Factors driving people to such destinations, he notes, include the desire to escape higher levels of load shedding and crime, improved service delivery, a more relaxed social environment, and promising economic growth, job creation and infrastructure development.
For lower-income consumers, the Western Cape is attractive due to its lower unemployment rate (21.6% vs 32.9% nationally). Similarly, unemployment in KZN (30.9%) and the Northern Cape (26.6%) is less than the national average.
Between February 2022 and February 2023, food prices in the Western Cape grew by 12.4%, which is much lower than Gauteng (14.2%).
“The semigration trend in the Western Cape is fairly broad-based, whereas the northern coast is attracting more affluent earners from Gauteng,” says Kriek.
While previously popular locations like the northern suburbs of Cape Town have become much busier due to semigration, with the roadways surrounding the city showing signs of being overburdened, others, like Mossel Bay, are seeing growth and urbanisation, says Kriek.
He notes that it is also likely that the flood of semigrants to these areas could drive up house prices.
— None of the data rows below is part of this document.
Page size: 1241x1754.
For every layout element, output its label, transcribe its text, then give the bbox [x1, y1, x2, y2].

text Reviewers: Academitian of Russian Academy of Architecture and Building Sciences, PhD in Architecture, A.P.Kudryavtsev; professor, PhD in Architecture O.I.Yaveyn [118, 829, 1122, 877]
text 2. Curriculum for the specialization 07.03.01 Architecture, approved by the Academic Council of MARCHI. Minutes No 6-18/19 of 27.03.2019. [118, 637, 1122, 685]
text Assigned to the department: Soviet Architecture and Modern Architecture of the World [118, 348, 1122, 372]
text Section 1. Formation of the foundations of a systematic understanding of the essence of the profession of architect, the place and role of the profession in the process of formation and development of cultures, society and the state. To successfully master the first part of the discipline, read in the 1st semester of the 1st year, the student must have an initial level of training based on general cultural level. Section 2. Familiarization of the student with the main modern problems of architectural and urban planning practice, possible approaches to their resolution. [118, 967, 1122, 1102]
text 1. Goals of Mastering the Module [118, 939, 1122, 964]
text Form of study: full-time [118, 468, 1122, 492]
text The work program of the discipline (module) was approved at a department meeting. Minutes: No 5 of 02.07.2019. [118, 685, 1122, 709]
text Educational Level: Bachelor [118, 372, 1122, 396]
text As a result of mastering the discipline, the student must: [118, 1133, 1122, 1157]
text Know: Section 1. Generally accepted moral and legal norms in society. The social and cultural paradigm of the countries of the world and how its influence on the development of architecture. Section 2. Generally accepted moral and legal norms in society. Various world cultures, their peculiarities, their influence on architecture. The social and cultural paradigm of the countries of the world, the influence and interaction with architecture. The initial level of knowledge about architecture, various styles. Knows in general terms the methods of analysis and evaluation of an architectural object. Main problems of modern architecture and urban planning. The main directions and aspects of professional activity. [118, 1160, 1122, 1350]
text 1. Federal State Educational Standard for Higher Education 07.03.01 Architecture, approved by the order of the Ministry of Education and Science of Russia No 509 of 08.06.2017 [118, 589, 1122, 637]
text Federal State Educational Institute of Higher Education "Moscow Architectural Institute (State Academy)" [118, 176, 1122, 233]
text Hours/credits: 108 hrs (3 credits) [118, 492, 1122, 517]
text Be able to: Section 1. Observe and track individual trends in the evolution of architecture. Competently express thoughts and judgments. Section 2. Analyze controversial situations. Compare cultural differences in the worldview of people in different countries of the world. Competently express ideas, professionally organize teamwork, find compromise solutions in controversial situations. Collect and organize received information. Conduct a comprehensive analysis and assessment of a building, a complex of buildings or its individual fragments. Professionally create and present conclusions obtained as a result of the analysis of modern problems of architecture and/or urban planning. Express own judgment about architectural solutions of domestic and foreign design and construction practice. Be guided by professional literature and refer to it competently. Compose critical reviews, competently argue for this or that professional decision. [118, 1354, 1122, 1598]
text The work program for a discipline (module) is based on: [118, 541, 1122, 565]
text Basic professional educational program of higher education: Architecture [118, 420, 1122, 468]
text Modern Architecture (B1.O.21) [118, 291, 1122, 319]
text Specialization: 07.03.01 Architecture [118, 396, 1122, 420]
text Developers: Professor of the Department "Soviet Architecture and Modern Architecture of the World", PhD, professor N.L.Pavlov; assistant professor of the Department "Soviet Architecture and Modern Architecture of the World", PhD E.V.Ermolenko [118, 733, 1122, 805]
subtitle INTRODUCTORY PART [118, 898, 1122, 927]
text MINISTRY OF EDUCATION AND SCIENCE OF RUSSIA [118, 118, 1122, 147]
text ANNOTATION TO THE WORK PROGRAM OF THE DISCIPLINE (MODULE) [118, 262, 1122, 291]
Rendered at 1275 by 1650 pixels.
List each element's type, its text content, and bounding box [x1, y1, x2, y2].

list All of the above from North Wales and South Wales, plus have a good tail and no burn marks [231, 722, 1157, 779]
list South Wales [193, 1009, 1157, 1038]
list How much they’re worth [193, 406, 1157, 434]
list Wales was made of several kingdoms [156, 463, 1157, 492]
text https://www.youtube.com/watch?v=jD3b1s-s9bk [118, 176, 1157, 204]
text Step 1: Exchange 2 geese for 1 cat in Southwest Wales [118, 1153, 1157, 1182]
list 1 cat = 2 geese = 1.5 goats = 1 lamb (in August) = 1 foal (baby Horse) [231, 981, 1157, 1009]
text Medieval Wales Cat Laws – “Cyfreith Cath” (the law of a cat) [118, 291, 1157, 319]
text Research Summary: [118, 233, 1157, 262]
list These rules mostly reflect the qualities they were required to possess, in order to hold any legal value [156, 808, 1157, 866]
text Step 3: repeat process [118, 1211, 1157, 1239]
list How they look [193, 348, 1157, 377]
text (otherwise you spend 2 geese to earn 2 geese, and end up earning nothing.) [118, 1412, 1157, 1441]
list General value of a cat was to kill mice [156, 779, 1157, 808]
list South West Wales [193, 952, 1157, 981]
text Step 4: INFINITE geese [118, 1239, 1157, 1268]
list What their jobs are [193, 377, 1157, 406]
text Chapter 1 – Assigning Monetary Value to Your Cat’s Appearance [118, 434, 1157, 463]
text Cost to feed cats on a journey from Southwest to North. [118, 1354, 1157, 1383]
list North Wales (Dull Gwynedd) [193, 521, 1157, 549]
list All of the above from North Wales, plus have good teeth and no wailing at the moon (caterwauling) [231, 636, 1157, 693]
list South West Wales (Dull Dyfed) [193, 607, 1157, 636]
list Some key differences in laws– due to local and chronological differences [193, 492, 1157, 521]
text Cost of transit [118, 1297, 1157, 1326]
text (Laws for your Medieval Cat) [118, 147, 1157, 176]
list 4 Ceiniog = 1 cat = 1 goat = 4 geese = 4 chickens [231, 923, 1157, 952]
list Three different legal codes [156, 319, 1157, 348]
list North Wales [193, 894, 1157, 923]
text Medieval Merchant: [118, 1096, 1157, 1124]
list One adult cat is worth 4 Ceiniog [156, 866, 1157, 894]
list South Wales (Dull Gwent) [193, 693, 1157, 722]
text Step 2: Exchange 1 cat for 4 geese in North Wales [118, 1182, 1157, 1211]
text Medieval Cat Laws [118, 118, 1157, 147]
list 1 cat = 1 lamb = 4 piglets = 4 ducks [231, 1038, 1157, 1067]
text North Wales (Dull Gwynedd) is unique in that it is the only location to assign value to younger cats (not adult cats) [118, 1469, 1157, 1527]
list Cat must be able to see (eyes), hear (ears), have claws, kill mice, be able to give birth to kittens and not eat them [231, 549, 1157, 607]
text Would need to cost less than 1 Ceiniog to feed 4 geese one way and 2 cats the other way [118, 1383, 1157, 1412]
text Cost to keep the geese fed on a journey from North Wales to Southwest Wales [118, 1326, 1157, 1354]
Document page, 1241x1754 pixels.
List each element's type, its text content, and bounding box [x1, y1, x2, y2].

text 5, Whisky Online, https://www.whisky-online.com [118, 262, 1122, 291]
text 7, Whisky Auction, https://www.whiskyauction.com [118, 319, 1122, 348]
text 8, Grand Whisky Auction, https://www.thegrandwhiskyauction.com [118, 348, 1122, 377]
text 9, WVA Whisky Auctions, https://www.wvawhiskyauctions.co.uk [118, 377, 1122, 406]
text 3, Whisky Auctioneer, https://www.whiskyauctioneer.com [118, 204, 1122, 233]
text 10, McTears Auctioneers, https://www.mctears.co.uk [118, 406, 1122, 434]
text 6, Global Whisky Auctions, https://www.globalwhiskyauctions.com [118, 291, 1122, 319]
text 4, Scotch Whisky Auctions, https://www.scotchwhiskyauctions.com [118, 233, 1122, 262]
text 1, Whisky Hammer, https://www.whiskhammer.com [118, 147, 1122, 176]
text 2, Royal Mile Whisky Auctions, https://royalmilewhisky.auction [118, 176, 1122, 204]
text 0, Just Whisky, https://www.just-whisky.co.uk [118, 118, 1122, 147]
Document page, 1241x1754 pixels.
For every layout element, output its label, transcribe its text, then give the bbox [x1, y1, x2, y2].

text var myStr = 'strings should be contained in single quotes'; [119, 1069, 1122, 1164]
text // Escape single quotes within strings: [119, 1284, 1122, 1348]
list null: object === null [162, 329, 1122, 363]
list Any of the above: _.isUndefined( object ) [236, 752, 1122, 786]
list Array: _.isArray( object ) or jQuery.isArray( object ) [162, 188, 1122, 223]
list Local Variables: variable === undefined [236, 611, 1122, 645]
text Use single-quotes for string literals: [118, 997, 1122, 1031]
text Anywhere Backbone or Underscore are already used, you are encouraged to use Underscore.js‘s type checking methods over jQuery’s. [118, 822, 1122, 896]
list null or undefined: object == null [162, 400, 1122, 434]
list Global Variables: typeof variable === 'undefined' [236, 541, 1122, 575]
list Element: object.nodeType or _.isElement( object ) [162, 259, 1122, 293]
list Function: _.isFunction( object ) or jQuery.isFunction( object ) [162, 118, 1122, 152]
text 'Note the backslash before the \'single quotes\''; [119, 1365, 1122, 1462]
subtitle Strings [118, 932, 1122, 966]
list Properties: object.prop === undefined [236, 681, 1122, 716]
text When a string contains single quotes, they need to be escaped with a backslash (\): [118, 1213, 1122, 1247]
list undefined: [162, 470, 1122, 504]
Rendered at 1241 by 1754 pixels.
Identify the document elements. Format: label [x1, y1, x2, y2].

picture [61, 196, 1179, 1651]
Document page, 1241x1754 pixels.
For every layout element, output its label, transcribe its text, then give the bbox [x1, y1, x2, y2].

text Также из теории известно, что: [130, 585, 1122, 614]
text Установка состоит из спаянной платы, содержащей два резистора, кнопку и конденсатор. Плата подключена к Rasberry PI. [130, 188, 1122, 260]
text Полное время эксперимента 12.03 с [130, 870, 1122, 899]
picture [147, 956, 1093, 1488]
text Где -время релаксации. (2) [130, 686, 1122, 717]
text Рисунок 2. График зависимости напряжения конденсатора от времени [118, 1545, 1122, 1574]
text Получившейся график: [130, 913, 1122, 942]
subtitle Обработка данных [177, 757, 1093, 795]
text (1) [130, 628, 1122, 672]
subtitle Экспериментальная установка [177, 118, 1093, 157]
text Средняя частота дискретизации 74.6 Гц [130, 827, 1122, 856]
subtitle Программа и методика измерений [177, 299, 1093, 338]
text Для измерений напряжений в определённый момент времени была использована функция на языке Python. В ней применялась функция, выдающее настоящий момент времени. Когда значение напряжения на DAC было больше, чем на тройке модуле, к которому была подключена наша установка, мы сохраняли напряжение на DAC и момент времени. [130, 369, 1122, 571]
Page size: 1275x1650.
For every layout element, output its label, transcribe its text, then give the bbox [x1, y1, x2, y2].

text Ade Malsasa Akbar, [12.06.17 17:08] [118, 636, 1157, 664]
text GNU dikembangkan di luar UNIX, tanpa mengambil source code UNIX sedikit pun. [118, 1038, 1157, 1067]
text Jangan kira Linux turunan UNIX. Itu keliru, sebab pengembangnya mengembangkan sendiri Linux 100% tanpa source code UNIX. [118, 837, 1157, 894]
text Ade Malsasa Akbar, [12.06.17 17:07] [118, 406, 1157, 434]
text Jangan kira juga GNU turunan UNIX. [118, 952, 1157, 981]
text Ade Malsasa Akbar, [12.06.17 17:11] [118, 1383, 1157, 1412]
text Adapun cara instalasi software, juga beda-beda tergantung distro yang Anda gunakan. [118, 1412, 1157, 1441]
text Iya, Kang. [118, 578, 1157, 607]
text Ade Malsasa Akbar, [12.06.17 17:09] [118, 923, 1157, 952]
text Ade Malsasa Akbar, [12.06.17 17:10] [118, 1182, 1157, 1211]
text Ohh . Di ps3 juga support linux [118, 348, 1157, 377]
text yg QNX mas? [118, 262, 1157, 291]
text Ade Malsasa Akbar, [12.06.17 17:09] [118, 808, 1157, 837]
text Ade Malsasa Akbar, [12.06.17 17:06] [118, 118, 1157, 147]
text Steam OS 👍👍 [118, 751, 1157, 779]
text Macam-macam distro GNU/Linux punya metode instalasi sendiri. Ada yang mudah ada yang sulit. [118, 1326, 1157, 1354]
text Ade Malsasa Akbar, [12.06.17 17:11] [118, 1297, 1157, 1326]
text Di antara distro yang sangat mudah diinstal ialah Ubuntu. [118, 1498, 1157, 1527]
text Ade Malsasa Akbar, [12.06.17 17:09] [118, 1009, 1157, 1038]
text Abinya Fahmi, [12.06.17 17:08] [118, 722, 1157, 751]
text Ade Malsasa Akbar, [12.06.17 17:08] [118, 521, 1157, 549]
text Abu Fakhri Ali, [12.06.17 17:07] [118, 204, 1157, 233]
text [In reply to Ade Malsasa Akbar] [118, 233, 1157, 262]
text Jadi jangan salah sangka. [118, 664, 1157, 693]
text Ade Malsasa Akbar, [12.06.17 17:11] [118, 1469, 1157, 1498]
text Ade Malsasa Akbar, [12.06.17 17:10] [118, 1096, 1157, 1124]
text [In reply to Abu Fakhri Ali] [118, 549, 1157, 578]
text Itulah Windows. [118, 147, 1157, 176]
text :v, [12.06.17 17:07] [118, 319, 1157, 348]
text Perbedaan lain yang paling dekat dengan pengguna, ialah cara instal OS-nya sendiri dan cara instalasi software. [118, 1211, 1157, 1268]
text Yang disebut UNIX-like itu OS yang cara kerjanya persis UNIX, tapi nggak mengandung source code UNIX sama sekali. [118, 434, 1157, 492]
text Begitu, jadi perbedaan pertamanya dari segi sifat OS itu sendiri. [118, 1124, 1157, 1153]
This could be either to the benefit of locals selling their property or to their detriment if they wish to buy. In addition, existing homeowners could face higher-than-normal rates increases.
Prices in the Cape Town metro area have already far outpaced growth in the other urban centres. This factor, coupled with the inclination to seek greater value in times of rising interest rates, is driving buyers to hunt for properties in outlying areas, he says, that could yield bigger bang for their buck.
As demand outstrips supply, areas outside established urban and suburban districts will likely gain more attention from home seekers, says Kriek, so prospective semigrants should take the plunge as soon as possible.